══ Given information
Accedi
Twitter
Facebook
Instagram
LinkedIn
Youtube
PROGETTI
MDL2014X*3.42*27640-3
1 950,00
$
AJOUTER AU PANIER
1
════
--- Problem requirements ---
Every line of the records should be reproduced exactly.

--- Answer to the exercise ---
Accedi
Twitter
Facebook
Instagram
LinkedIn
Youtube
PROGETTI
MDL2014X*3.42*27640-3
1 950,00
$
AJOUTER AU PANIER
1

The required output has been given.